Franziskus ging vor seinen Mitbrüdern der Gesellschaft Jesu (SJ) auch auf Häresievorwürfe ein, die ihm kurze Zeit vorher im Zusammenhang mit dem umstrittenen nachsynodalen Schreiben Amoris laetitia indirekt gemacht wurden. Inhaltlich ging er auf die Kritik nicht ein, sondern erklärte, solche Internetseiten und Blogs aus Gründen der „psychischen Hygiene“ gar nicht zu lesen.
Gestern empfing der Papst alle Apostolischen Nuntien in Audienz, die weltweit in den verschiedenen Staaten ihren diplomatischen Dienst verrichten. Deren Versammlung, zu der er sie nach Rom rief, endet morgen.
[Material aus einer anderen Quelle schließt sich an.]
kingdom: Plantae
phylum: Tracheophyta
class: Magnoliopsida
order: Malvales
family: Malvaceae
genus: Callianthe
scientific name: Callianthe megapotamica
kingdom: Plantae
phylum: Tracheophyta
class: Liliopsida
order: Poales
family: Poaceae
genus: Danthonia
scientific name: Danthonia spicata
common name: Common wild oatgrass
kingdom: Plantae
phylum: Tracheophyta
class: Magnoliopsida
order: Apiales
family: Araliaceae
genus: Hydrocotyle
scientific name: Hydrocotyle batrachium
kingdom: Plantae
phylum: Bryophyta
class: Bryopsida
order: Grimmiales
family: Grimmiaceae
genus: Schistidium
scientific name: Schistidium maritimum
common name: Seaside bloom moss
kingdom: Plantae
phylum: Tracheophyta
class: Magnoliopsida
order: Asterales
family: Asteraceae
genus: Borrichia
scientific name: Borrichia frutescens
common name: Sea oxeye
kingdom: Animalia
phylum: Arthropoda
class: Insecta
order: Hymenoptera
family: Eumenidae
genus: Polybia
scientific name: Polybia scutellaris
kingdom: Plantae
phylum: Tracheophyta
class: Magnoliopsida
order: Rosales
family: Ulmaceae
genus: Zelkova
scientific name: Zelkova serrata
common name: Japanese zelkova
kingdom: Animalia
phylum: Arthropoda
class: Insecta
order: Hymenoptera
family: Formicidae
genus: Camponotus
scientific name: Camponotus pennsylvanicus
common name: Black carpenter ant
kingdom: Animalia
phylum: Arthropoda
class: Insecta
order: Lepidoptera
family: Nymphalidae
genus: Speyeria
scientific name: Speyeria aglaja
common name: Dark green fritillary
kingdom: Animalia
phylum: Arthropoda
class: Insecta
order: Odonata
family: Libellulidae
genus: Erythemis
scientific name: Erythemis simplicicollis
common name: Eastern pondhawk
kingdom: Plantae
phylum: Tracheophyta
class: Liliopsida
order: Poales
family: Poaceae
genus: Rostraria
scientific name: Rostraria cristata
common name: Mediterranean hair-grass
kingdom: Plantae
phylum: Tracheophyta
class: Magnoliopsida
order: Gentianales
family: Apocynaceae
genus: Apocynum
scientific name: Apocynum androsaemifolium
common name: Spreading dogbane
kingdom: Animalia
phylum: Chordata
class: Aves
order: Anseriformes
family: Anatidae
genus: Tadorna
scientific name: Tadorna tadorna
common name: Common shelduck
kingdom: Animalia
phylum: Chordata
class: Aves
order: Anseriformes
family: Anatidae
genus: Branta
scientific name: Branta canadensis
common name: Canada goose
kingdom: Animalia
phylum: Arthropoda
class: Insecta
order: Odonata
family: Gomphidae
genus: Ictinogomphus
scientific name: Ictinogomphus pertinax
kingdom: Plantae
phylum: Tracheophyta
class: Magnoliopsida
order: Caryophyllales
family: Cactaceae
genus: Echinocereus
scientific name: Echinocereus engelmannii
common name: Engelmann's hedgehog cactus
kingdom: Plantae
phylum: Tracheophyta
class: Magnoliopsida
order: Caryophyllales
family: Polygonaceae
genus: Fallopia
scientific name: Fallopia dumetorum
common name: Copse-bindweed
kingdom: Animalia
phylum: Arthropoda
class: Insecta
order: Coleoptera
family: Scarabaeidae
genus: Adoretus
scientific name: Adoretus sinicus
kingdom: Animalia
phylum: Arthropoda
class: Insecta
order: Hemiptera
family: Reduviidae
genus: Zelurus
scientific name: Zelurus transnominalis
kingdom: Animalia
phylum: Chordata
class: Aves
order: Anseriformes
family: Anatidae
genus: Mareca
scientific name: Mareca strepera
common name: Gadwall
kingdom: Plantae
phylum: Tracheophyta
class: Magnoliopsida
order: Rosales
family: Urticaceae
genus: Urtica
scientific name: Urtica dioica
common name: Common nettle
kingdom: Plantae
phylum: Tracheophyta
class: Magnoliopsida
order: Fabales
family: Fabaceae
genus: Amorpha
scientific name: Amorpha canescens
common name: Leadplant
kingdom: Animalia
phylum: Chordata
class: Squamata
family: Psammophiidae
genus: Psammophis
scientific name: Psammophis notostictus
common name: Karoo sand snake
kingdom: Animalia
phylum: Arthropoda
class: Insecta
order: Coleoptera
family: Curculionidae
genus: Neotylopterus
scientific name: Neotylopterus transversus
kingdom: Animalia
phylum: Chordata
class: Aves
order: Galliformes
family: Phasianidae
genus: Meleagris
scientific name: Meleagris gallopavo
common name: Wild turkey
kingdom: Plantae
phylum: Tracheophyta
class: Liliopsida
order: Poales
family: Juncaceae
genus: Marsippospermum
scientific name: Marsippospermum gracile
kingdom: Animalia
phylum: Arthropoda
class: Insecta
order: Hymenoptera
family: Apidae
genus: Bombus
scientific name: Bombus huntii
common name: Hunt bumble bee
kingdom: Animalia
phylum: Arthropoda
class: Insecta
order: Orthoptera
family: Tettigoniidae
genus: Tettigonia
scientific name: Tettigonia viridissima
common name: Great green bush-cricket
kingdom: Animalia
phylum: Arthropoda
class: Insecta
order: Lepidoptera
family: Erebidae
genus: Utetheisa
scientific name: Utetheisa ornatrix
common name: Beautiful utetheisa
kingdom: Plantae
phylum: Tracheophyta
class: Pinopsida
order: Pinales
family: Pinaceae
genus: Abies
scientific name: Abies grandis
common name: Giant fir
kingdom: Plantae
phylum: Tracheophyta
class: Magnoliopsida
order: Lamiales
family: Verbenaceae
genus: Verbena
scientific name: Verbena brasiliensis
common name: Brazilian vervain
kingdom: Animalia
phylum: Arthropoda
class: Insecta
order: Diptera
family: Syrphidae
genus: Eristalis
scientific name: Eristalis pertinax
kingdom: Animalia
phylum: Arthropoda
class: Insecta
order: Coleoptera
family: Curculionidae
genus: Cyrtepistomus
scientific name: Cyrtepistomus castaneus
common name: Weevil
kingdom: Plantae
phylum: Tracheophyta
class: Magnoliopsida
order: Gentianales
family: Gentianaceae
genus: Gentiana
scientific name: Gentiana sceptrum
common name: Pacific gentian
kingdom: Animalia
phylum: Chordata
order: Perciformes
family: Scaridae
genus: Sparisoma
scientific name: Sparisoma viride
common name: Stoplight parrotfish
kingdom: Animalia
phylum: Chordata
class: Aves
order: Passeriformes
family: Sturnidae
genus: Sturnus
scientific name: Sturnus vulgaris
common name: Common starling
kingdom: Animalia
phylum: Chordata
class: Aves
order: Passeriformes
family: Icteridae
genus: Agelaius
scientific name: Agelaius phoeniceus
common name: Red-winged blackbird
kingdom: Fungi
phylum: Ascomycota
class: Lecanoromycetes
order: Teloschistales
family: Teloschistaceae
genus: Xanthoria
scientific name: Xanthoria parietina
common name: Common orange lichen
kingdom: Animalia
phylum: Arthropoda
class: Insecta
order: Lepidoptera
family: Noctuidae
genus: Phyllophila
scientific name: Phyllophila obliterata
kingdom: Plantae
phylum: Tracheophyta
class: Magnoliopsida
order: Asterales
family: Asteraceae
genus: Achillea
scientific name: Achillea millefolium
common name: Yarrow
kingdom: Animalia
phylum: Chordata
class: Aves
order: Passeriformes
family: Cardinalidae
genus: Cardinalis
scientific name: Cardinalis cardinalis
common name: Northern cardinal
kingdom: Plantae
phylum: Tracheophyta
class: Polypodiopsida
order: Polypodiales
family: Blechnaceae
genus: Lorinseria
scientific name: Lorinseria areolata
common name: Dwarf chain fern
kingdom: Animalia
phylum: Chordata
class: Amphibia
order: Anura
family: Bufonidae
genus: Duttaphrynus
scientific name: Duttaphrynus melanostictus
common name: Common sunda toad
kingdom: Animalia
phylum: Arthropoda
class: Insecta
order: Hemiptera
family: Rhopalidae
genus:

In seiner Ansprache, die nur auf italienisch veröffentlicht wurde, warnte Franziskus die Botschafter des Heiligen Stuhls, vor Kritik an seiner Person. Wörtlich sagte das Kirchenoberhaupt:
„Es ist daher unvereinbar, ein Päpstlicher Repräsentant zu sein und den Papst hinter seinem Rücken zu kritisieren, einen Blog zu haben oder sich sogar Gruppen anzuschließen, die Ihm, der Kurie und der Kirche von Rom feindlich gesinnt sind.“
Die dritte Person, in der Franziskus von sich selbst sprach, ist in der vatikanischen Originalveröffentlichung großgeschrieben. Die Rede wurde auf der offiziellen Internetseite des Heiligen Stuhls und in der heutigen Ausgabe des Osservatore Romano veröffentlicht. Dabei ist nicht zu vergessen, daß mit Erzbischof Carlo Maria Viganò, ein Apostolischer Nuntius im Ruhestand, Kritik am derzeitigen Pontifikat mit der bisher größten Öffentlichkeitswirksamkeit übte und den Rücktritt von Franziskus fordert.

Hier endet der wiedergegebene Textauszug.